On the other hand, the post-tensioning method allows the tendons to be freely positioned within the concrete, making it possible to easily introduce large prestress into cast-in-place concrete of various shapes, and is widely used in bridge construction and other construction sites. However, it can be disadvantageous in terms of construction time and cost because it takes time to position the sheath, which is complicated by rebar work, and it requires space and scaffolding to install hydraulic jacks.

In this situation, a method has been developed to introduce prestress into concrete by transporting and installing a unit in which tension has already been applied to the tensioning material while the tension is still maintained, and then releasing the tension after the concrete has been poured and has had time to develop its strength. This method makes it possible to use the pretensioning method at bridge construction sites and other construction sites.

···

◆ Written problem 1:
Answer these from the prestressing excerpt:
(a) How does the post-tensioning method allow the tendons to be placed within the concrete?
(b) What does installing hydraulic jacks require?
(c) In the newly developed method, when is the tension released?
◆ Written problem 2: Summarize the prestressing excerpt in two sentences.
◆ Written problem 3: List, in order, the steps of the newly developed method described in the prestressing excerpt.
Work from the prestressing excerpt alone.

◆ Data extract:
···

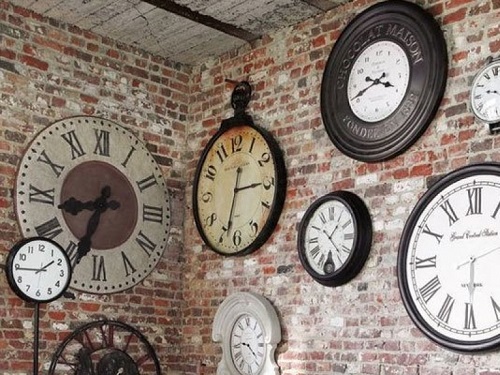
This screenshot has width=500, height=375. What are the coordinates of `clock` in the screenshot? It's located at (43, 270), (101, 213), (238, 186), (325, 233), (253, 349), (472, 261), (498, 95), (421, 84).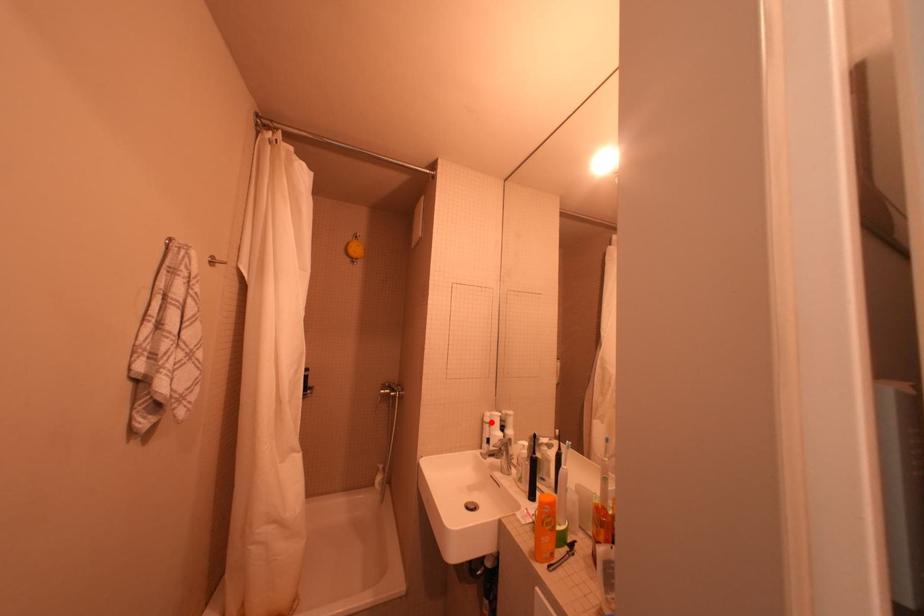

···

◆ Written response 1:
(a) The tendons can be freely positioned within the concrete.
(b) It requires space and scaffolding.
(c) After the concrete has been poured and has had time to develop its strength.

◆ Written response 2: Post-tensioning lets tendons be freely positioned, so large prestress can easily be introduced into cast-in-place concrete of various shapes, but positioning the sheath is slow and complicated by rebar work, and the hydraulic jacks need space and scaffolding. A newly developed method transports and installs a unit whose tensioning material is already under tension, then releases the tension once the poured concrete has developed its strength, bringing the pretensioning method to bridge and other construction sites.

◆ Written response 3:
1. Apply tension to the tensioning material in a unit.
2. Transport the unit while the tension is maintained.
3. Install the unit while the tension is still maintained.
4. Pour the concrete and give it time to develop its strength.
5. Release the tension to introduce prestress into the concrete.